É impossível imaginar outro ator no papel de Chandler Muriel Bing, tal como é quase desconfortável ver Matthew Perry vestindo outras personagens

É frequente os atores de séries televisivas icónicas ficarem indelevelmente ligados à sua personagem, tanto aos olhos do público como dos produtores cinematográficos quando tentam prosseguir a sua carreira, mas poucos ficarão tão intimamente colados como Matthew Perry e o seu Chandler Bing de Friends. Ainda que o ator até tenha sido nomeado ao Emmy em três outros momentos (duas vezes para Melhor Ator Convidado em The West Wing e outra para Melhor Ator em Mini-série ou Telefilme por The Ron Clark Story) é impossível olhar para a sua cara sem associar imediatamente a Chandler.

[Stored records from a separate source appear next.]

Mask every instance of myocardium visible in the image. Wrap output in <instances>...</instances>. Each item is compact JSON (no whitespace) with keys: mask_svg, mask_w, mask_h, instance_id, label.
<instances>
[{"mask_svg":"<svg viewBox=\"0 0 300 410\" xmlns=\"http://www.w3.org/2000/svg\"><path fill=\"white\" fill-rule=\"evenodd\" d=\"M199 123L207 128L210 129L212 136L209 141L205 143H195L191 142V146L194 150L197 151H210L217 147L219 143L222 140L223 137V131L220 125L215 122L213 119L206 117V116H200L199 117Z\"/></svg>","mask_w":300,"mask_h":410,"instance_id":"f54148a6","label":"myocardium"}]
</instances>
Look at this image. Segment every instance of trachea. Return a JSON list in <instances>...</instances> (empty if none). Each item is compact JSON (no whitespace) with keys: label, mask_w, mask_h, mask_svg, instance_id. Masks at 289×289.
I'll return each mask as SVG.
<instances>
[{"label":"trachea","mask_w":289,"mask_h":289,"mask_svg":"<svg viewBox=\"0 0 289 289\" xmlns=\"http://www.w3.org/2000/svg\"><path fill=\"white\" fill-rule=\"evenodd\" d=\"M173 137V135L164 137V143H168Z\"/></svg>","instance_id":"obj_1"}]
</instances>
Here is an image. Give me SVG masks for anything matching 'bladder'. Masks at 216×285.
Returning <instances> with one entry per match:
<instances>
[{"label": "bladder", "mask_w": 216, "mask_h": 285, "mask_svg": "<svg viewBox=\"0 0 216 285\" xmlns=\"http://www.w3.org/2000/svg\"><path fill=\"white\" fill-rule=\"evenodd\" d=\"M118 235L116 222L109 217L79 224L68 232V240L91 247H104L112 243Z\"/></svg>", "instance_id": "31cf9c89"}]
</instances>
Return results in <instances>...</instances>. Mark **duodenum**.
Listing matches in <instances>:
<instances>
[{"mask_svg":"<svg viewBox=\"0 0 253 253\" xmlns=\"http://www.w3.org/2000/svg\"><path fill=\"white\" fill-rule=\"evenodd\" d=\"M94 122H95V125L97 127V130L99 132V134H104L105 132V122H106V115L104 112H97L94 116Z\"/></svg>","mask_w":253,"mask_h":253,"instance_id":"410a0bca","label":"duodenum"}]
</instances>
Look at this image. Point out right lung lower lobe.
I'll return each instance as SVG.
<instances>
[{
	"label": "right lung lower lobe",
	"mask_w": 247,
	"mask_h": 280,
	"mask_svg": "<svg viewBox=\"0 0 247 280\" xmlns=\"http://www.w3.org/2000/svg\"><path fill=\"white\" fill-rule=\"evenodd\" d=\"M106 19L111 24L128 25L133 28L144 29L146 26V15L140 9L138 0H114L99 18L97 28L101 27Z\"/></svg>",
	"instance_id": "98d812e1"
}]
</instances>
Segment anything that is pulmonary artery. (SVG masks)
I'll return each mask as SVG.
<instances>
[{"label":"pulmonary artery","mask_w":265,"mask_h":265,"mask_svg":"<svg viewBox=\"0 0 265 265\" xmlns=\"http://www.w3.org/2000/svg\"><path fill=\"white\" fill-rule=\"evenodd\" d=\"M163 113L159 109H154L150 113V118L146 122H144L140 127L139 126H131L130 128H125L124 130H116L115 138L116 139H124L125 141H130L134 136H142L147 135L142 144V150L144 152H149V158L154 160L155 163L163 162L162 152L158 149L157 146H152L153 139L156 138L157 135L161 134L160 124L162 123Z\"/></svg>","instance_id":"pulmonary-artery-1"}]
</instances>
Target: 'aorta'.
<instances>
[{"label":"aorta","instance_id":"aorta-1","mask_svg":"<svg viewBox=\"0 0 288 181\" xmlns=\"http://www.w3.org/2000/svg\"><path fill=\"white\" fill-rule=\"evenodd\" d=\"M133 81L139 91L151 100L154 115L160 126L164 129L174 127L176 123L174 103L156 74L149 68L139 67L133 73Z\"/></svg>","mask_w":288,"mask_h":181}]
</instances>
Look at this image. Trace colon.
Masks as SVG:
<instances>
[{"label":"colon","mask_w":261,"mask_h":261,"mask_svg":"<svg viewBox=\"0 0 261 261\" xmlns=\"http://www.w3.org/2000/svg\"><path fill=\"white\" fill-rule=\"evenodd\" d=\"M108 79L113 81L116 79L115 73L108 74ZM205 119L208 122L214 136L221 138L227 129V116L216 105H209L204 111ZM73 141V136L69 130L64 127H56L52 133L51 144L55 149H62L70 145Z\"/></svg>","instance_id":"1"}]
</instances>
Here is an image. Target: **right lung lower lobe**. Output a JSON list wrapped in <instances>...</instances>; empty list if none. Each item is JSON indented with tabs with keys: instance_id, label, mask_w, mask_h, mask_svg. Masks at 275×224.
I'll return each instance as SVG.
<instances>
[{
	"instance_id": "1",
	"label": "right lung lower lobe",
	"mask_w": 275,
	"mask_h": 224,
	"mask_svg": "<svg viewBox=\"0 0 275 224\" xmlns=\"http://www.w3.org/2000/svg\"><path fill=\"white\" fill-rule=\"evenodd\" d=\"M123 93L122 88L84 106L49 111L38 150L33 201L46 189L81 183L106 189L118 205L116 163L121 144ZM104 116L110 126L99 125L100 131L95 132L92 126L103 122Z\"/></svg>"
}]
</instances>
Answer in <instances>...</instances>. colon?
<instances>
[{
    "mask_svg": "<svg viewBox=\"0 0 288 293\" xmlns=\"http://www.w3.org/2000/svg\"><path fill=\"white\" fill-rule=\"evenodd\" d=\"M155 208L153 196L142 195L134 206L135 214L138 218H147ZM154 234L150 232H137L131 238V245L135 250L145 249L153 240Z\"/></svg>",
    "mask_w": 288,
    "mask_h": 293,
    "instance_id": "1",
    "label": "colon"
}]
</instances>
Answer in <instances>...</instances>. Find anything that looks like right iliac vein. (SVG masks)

O ano era 1994, os Estados Unidos recebiam pela primeira vez o Campeonato do Mundo de Futebol e os cinemas apresentavam como opções clássicos como Pulp Fiction, Os Condenados de Shawshank, O Rei Leão, Forrest Gump ou Speed. Era um tempo mais simples. Nesse setembro, a NBC estreava no bloco de programação que já incluía o sucesso de Seinfeld (e do sub-apreciado Mad About You) uma nova sitcom sobre um grupo de seis amigos a viver em Nova York. Ross, Rachel, Monica, Joey, Phoebe e Chandler tornaram-se rapidamente nomes obrigatórios no panorama da história da cultura pop a nível mundial.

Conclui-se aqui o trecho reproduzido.